- Genre: Comedy
- Written by: Niall Tóibín Eoghan Harris
- Starring: Niall Tóibín
- Country of origin: Ireland
- Original language: English
- No. of series: 1

Production
- Producer: Brian Mac Lochlainn
- Production locations: Studio 1, RTÉ Television Centre, Donnybrook, Dublin 4, Ireland
- Camera setup: Multi-camera
- Running time: 30 minutes

Original release
- Network: RTÉ
- Release: 18 June 1973

= If the Cap Fits (TV series) =

If the Cap Fits is an Irish television sketch show that aired on RTÉ for one series in 1973. The show was written by and starred Niall Tóibín.

==History==
The show premiered on 18 June 1973. It was produced and directed by Brian MacLochlainn. Niall Tóibín received a Jacob's Award for If the Cap Fits in 1973. In Tóibín's 2019 obituary, The Irish Times called RTÉ's the show "one of the station's rare comedy successes".
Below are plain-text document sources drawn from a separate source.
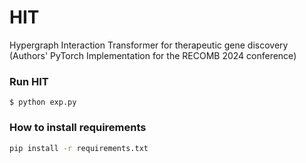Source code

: # HIT
Hypergraph Interaction Transformer for therapeutic gene discovery (Authors' PyTorch Implementation for the RECOMB 2024 conference)

### Run HIT 
```
$ python exp.py
```
### How to install requirements
```sh
pip install -r requirements.txt
```




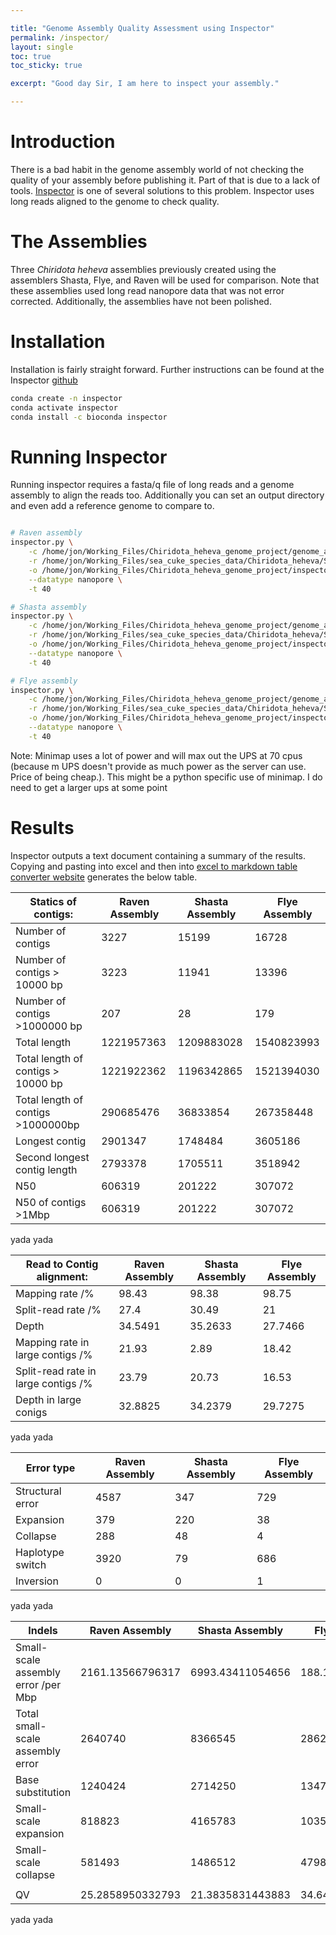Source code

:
 ```yaml
---

title: "Genome Assembly Quality Assessment using Inspector"
permalink: /inspector/
layout: single
toc: true 
toc_sticky: true

excerpt: "Good day Sir, I am here to inspect your assembly."

---
```


# Introduction

There is a bad habit in the genome assembly world of not checking the quality of your assembly before publishing it. Part of that is due to a lack of tools. [Inspector](https://genomebiology.biomedcentral.com/articles/10.1186/s13059-021-02527-4) is one of several solutions to this problem. Inspector uses long reads aligned to the genome to check quality. 

# The Assemblies

Three *Chiridota heheva* assemblies previously created using the assemblers Shasta, Flye, and Raven will be used for comparison. Note that these assemblies used long read nanopore data that was not error corrected. Additionally, the assemblies have not been polished. 

# Installation

Installation is fairly straight forward. Further instructions can be found at the Inspector [github](https://github.com/ChongLab/Inspector)

```bash
conda create -n inspector
conda activate inspector
conda install -c bioconda inspector
```

# Running Inspector

Running inspector requires a fasta/q file of long reads and a genome assembly to align the reads too. Additionally you can set an output directory and even add a reference genome to compare to. 

```bash

# Raven assembly
inspector.py \
    -c /home/jon/Working_Files/Chiridota_heheva_genome_project/genome_assembly/raven/raven_c_heheva.fasta \
    -r /home/jon/Working_Files/sea_cuke_species_data/Chiridota_heheva/SRR15466781/SRR15466781.fastq \
    -o /home/jon/Working_Files/Chiridota_heheva_genome_project/inspector/raven \
    --datatype nanopore \
    -t 40 

# Shasta assembly
inspector.py \
    -c /home/jon/Working_Files/Chiridota_heheva_genome_project/genome_assembly/shasta/Assembly.fasta \
    -r /home/jon/Working_Files/sea_cuke_species_data/Chiridota_heheva/SRR15466781/SRR15466781.fastq \
    -o /home/jon/Working_Files/Chiridota_heheva_genome_project/inspector/shasta \
    --datatype nanopore \
    -t 40 

# Flye assembly
inspector.py \
    -c /home/jon/Working_Files/Chiridota_heheva_genome_project/genome_assembly/flye/assembly.fasta \
    -r /home/jon/Working_Files/sea_cuke_species_data/Chiridota_heheva/SRR15466781/SRR15466781.fastq \
    -o /home/jon/Working_Files/Chiridota_heheva_genome_project/inspector/flye \
    --datatype nanopore \
    -t 40 
```

Note: Minimap uses a lot of power and will max out the UPS at 70 cpus (because m UPS doesn't provide as much power as the server can use. Price of being cheap.). This might be a python specific use of minimap. I do need to get a larger ups at some point

# Results

Inspector outputs a text document containing a summary of the results. Copying and pasting into excel and then into [excel to markdown table converter website](https://tableconvert.com/excel-to-markdown) generates the below table. 

| Statics of contigs:                | Raven Assembly | Shasta Assembly | Flye Assembly |
|------------------------------------|----------------|-----------------|---------------|
| Number of contigs                  | 3227           | 15199           | 16728         |
| Number of contigs > 10000 bp       | 3223           | 11941           | 13396         |
| Number of contigs >1000000 bp      | 207            | 28              | 179           |
| Total length                       | 1221957363     | 1209883028      | 1540823993    |
| Total length of contigs > 10000 bp | 1221922362     | 1196342865      | 1521394030    |
| Total length of contigs >1000000bp | 290685476      | 36833854        | 267358448     |
| Longest contig                     | 2901347        | 1748484         | 3605186       |
| Second longest contig length       | 2793378        | 1705511         | 3518942       |
| N50                                | 606319         | 201222          | 307072        |
| N50 of contigs >1Mbp               | 606319         | 201222          | 307072        |

yada yada 


| Read to Contig alignment:           | Raven Assembly | Shasta Assembly | Flye Assembly |
|-------------------------------------|----------------|-----------------|---------------|
| Mapping rate /%                     | 98.43          | 98.38           | 98.75         |
| Split-read rate /%                  | 27.4           | 30.49           | 21            |
| Depth                               | 34.5491        | 35.2633         | 27.7466       |
| Mapping rate in large contigs /%    | 21.93          | 2.89            | 18.42         |
| Split-read rate in large contigs /% | 23.79          | 20.73           | 16.53         |
| Depth in large conigs               | 32.8825        | 34.2379         | 29.7275       |

yada yada


| Error type       | Raven Assembly | Shasta Assembly | Flye Assembly |
|------------------|----------------|-----------------|---------------|
| Structural error | 4587           | 347             | 729           |
| Expansion        | 379            | 220             | 38            |
| Collapse         | 288            | 48              | 4             |
| Haplotype switch | 3920           | 79              | 686           |
| Inversion        | 0              | 0               | 1             |

yada yada

| Indels                              | Raven Assembly   | Shasta Assembly  | Flye Assembly    |
|-------------------------------------|------------------|------------------|------------------|
| Small-scale assembly error /per Mbp | 2161.13566796317 | 6993.43411054656 | 188.174131326123 |
| Total small-scale assembly error    | 2640740          | 8366545          | 286287           |
| Base substitution                   | 1240424          | 2714250          | 134786           |
| Small-scale expansion               | 818823           | 4165783          | 103520           |
| Small-scale collapse                | 581493           | 1486512          | 47981            |
|                                     |                  |                  |                  |
| QV                                  | 25.2858950332793 | 21.3835831443883 | 34.6460926406124 |

yada yada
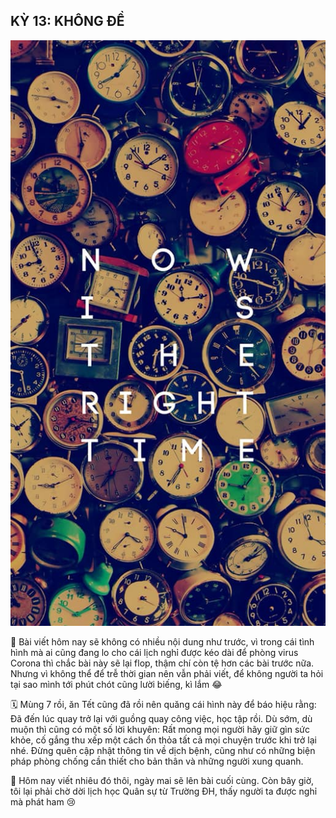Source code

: ## KỲ 13: KHÔNG ĐỀ

![Spring Stories 13](../../../../public/images/posts/2020/02-04-SpringStories-20-5/SpringStories13.jpg)

📝 Bài viết hôm nay sẽ không có nhiều nội dung như trước, vì trong cái tình hình mà ai cũng đang lo cho cái lịch nghỉ được kéo dài để phòng virus Corona thì chắc bài này sẽ lại flop, thậm chí còn tệ hơn các bài trước nữa. Nhưng vì không thể để trễ thời gian nên vẫn phải viết, để không người ta hỏi tại sao mình tới phút chót cũng lười biếng, kì lắm 😂

🗓 Mùng 7 rồi, ăn Tết cũng đã rồi nên quăng cái hình này để báo hiệu rằng: Đã đến lúc quay trở lại với guồng quay công việc, học tập rồi. Dù sớm, dù muộn thì cũng có một số lời khuyên: Rất mong mọi người hãy giữ gìn sức khỏe, cố gắng thu xếp một cách ổn thỏa tất cả mọi chuyện trước khi trở lại nhé. Đừng quên cập nhật thông tin về dịch bệnh, cũng như có những biện pháp phòng chống cần thiết cho bản thân và những người xung quanh.

👋 Hôm nay viết nhiêu đó thôi, ngày mai sẽ lên bài cuối cùng. Còn bây giờ, tôi lại phải chờ dời lịch học Quân sự từ Trường ĐH, thấy người ta được nghỉ mà phát ham 😢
The show was perceived as "too risqué" to be renewed. Owing to the demands of the fundamentalist Catholics, the show was scrapped and all tapes of it were erased. If the Cap Fits was the catalyst for the establishment of the Irish League of Decency.

==Content==
Throughout all the episodes, Tóibín portrayed 90 characters. In a scene, Tóibín's character was a nun who took out Guinness that was stashed in her clothes. Barbara Brennan, Chris Curran, Maura Hastings, Eileen Murphy, and Derry Power participated in the sketch scenes.

==Reception==
Ken Gray of The Irish Times praised the show for "the variety of voices and accents is marvellous, and marvellously accurate" and said, "There is more savage bite in the comedy, too, than in anything R.T.E. has so far ventured to put on television". Gray said of Tóibín's performance, "He may not always look the part, though the make-up is good, but the accent and inflexion he gets into his satirical impersonations are often deadly." He particularly liked Tóibín's portrays of Dick Burke, George Colley, Patrick Hillery, and Tony O'Reilly.

The author Helena Sheehan called the show and Time Now Mr T "some of the best political and social satire produced by RTE" and that all episodes on the two shows were "a veritable tour de force on the part of Niall Tóibín".